So, we popped into our Christmas Fayre yesterday and also went carolling with our band last night at the switching on of the Christmas lights in the main street through Pill. It wasn’t easy to be there, not so much because of the things that have been going on which led to our having to take some leave, but because of this other situation going on which is most regrettable.
Today is the sort of end to our leave and we have our Divisional Commander (regional leader)coming this evening to chat things over. I suppose what we’re concerned about it coming back still dealing with this big situation, as well as the general corps situation, as well as coming back to the busiest time of the year! Leaving depression aside, as I said yesterday, I think even the most well-held-together officer would be feeling out of sorts today if he were in my shoes!
Inspite of it all, I do feel rather positive and determined. Yet, also sensible. I do know myself fairly well. Dr Rory McKenzie at Glasgow Bible college taught us that “the unreflective live isn’t worth living” and I’ve remembered that ever since. Its important in ministry to keep in touch with yourself.
Althought its been a hard weekend, on Friday night I went Ten Pin Bowling with my son Ben. We had a great time. Scores: Ben:68, Me: 64, Lucy: 62, Tracy: 34.
Ended up at another corps this evening for worship and as the meeting drew to a close, we sang some of my favourite verses:
Dear Lord, I do surrender
Myself, my all, to thee;
My time, my store, my talents,
So long withheld by me.
I’ve heard the call for workers.
The world’s great need I see,
O send me to the rescue,
I’m here, my Lord, send me!
Here am I, my Lord, send me,
Here am I, my Lord, send me,
I surrender all to obey thy call,
Here am I, my Lord, send me.
Too long at ease in Zion
I’ve been content to dwell,
While multitudes are dying
And sinking into Hell.
I can no more be careless,
And say there’s naught to do,
The fields are white to harvest
And laborers are few.
O hear, thou God of Heaven,
The vows that now I make!
To thee my life is given,
‘Tis for the lost world’s sake.
To serve thee I am ready,
Though friends and foes despise,
I now present my body
A living sacrifice.
My consecration is still complete to the Lord. What I confirmed tonight were the words of the second verse…..that I will never, ever, in my ministry be content to let the church be at ease in Zion.

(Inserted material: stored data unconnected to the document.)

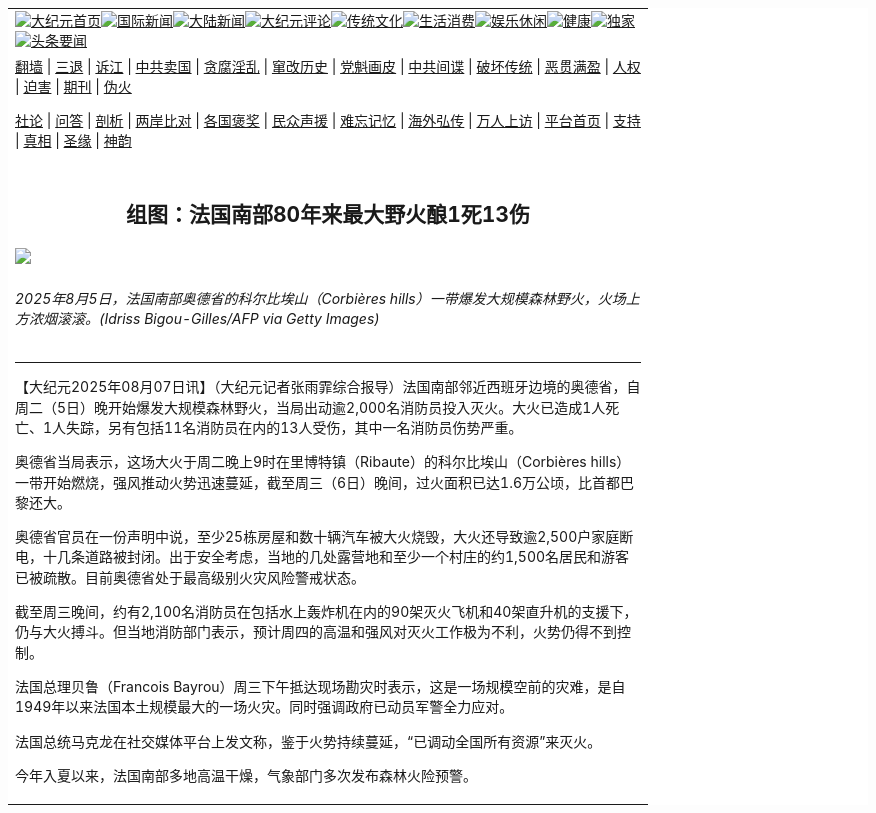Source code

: <a name="1" id="1" target="_blank"></a><span id="1"></span>
<table align=center border="0"><tr><td colspan="2" VALIGN=TOP><a href="https://github.com/1992513/djy/blob/master/gb/nf1351518.md#1"><img src="https://raw.githubusercontent.com/1992513/www/master/t/djy/1.jpg" title="大纪元首页" alt="大纪元首页"></a><a href="https://github.com/1992513/djy/blob/master/gb/n24hr.md#1"><img src="https://raw.githubusercontent.com/1992513/www/master/t/djy/3.jpg" title="国际新闻" alt="国际新闻"></a><a href="https://github.com/1992513/djy/blob/master/gb/nsc413.md#1"><img src="https://raw.githubusercontent.com/1992513/www/master/t/djy/4.jpg" title="大陆新闻" alt="大陆新闻"></a><a href="https://github.com/1992513/djy/blob/master/gb/news392.md#1"><img src="https://raw.githubusercontent.com/1992513/www/master/t/djy/5.jpg" title="大纪元评论" alt="大纪元评论"></a><a href="https://github.com/1992513/djy/blob/master/gb/news2007.md#1"><img src="https://raw.githubusercontent.com/1992513/www/master/t/djy/6.jpg" title="传统文化" alt="传统文化"></a><a href="https://github.com/1992513/djy/blob/master/gb/news2008.md#1"><img src="https://raw.githubusercontent.com/1992513/www/master/t/djy/7.jpg" title="生活消费" alt="生活消费"></a><a href="https://github.com/1992513/djy/blob/master/gb/ncyule.md#1"><img src="https://raw.githubusercontent.com/1992513/www/master/t/djy/8.jpg" title="娱乐休闲" alt="娱乐休闲"></a><a href="https://github.com/1992513/djy/blob/master/gb/nsc1002.md#1"><img src="https://raw.githubusercontent.com/1992513/www/master/t/djy/9.jpg" title="健康" alt="健康"></a><a href="https://github.com/1992513/djy/blob/master/gb/nf6092.md#1"><img src="https://raw.githubusercontent.com/1992513/www/master/t/djy/10a.jpg" title="独家" alt="独家"></a><a href="https://github.com/1992513/djy/blob/master/gb/nf4514.md#1"><img src="https://raw.githubusercontent.com/1992513/www/master/t/djy/12a.jpg" title="头条要闻" alt="头条要闻"></a></td></tr>
<tr><td colspan="2" VALIGN=TOP><a target="_blank" href="https://github.com/1992513/www/blob/master/README.md?zsrh#1">翻墙</a> | <a target="_blank" href="https://github.com/1992513/djy/blob/master/gb/nf5657.md#1">三退</a> | <a target="_blank" href="https://github.com/1992513/djy/blob/master/gb/nf6124.md#1">诉江</a> | <a target="_blank" href="https://github.com/1992513/djy/blob/master/gb/nf1176117.md#1">中共卖国</a> | <a target="_blank" href="https://github.com/1992513/djy/blob/master/gb/nf5773.md#1">贪腐淫乱</a> | <a target="_blank" href="https://github.com/1992513/djy/blob/master/gb/nf1176115.md#1">窜改历史</a> | <a target="_blank" href="https://github.com/1992513/djy/blob/master/gb/nf1176107.md#1">党魁画皮</a> | <a target="_blank" href="https://github.com/1992513/djy/blob/master/gb/nf1320400.md#1">中共间谍</a> | <a target="_blank" href="https://github.com/1992513/djy/blob/master/gb/nf1176114.md#1">破坏传统</a> | <a target="_blank" href="https://github.com/1992513/ntdtv/blob/master/gb/prog447_1.md#1">恶贯满盈</a> | <a target="_blank" href="https://github.com/1992513/djy/blob/master/gb/ncid278.md#1">人权</a> | <a target="_blank" href="https://github.com/1992513/djy/blob/master/gb/nf1176111.md#1">迫害</a> | <a target="_blank" href="https://gitlab.com/szzdlab/mh-qikan/blob/master/README.md#1">期刊</a> | <a target="_blank" href="https://github.com/1992513/djy/blob/master/gb/nf5562.md#1">伪火</a></p><p><a target="_blank" href="https://github.com/1992513/djy/blob/master/gb/9p.md#1">社论</a> | <a target="_blank" href="https://github.com/1992513/djy/blob/master/gb/nf4378.md#1">问答</a> | <a target="_blank" href="https://github.com/1992513/djy/blob/master/gb/nf5792.md#1">剖析</a> | <a target="_blank" href="https://github.com/1992513/djy/blob/master/gb/nf5735.md#1">两岸比对</a> | <a target="_blank" href="https://github.com/1992513/djy/blob/master/gb/nf6119.md#1">各国褒奖</a> | <a target="_blank" href="https://github.com/1992513/djy/blob/master/gb/nf6120.md#1">民众声援</a> | <a target="_blank" href="https://github.com/1992513/djy/blob/master/gb/nf1188594.md#1">难忘记忆</a> | <a target="_blank" href="https://github.com/1992513/djy/blob/master/gb/nf3180.md#1">海外弘传</a> | <a target="_blank" href="https://github.com/1992513/djy/blob/master/gb/nf5410.md#1">万人上访</a> | <a target="_blank" href="https://github.com/1992513/www/blob/master/README.md?zsrh#1">平台首页</a> | <a target="_blank" href="https://github.com/1992513/djy/blob/master/gb/nf4386.md#1">支持</a> | <a target="_blank" href="https://github.com/1992513/djy/blob/master/gb/nf4389.md#1">真相</a> | <a target="_blank" href="https://github.com/1992513/djy/blob/master/gb/nf5790.md#1">圣缘</a> | <a target="_blank" href="https://github.com/1992513/djy/blob/master/gb/nf4786.md#1">神韵</a></td></tr>
<tr><td VALIGN=TOP width="626"><h2 align=center>组图：法国南部80年来最大野火酿1死13伤</h2>
<img width="600" src="https://i.epochtimes.com/assets/uploads/2025/08/id14568944-GettyImages-2227960487-600x400.jpg" />
<h6>2025年8月5日，法国南部奥德省的科尔比埃山（Corbières hills）一带爆发大规模森林野火，火场上方浓烟滚滚。(Idriss Bigou-Gilles/AFP via Getty Images)
</h6>
<hr>
	<p>【大纪元2025年08月07日讯】（大纪元记者张雨霏综合报导）法国南部邻近西班牙边境的奥德省，自周二（5日）晚开始爆发大规模森林野火，当局出动逾2,000名消防员投入灭火。大火已造成1人死亡、1人失踪，另有包括11名消防员在内的13人受伤，其中一名消防员伤势严重。</p>
<p>奥德省当局表示，这场大火于周二晚上9时在里博特镇（Ribaute）的科尔比埃山（Corbières hills）一带开始燃烧，强风推动火势迅速蔓延，截至周三（6日）晚间，过火面积已达1.6万公顷，比首都巴黎还大。</p>
<p>奥德省官员在一份声明中说，至少25栋房屋和数十辆汽车被大火烧毁，大火还导致逾2,500户家庭断电，十几条道路被封闭。出于安全考虑，当地的几处露营地和至少一个村庄的约1,500名居民和游客已被疏散。目前奥德省处于最高级别火灾风险警戒状态。</p>
<p>截至周三晚间，约有2,100名消防员在包括水上轰炸机在内的90架灭火飞机和40架直升机的支援下，仍与大火搏斗。但当地消防部门表示，预计周四的高温和强风对灭火工作极为不利，火势仍得不到控制。</p>
<p>法国总理贝鲁（Francois Bayrou）周三下午抵达现场勘灾时表示，这是一场规模空前的灾难，是自1949年以来法国本土规模最大的一场火灾。同时强调政府已动员军警全力应对。</p>
<p>法国总统马克龙在社交媒体平台上发文称，鉴于火势持续蔓延，“已调动全国所有资源”来灭火。</p>
<p>今年入夏以来，法国南部多地高温干燥，气象部门多次发布森林火险预警。</p>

And, moreover, that I will never content simply to deal with the squabbling of the sheep at the expense of saving the lost.
You see, I suppose that, unlike some, I have very vivid memories about what ‘lost’ is. I’ve lived a living hell and had been bound for an eternal hell…I know what ‘to be lost’ truly is. For me, that is why although we want people to experience all that God has for them NOW, I want to make sure that they can really enter that NOW in the only way that they can…by repentance and faith, which then secures their eternity by helping them become established in faith. So, snatching the lost from the brink of hell is important to me. Sadly, its not to others…or at least there is a lack of urgency. I don’t understand that…at all.
I can only equate ‘lack of urgency’ in the church to ‘criminality.’ That is why I must be faithful myself to seeking and saving the lost and encourage those under my leadership and influence to be as earnest.
OK, so this blog is rambling, but then thats what the whole thing is about…to get stuff out my brain and into words. Anyway, thats all for now.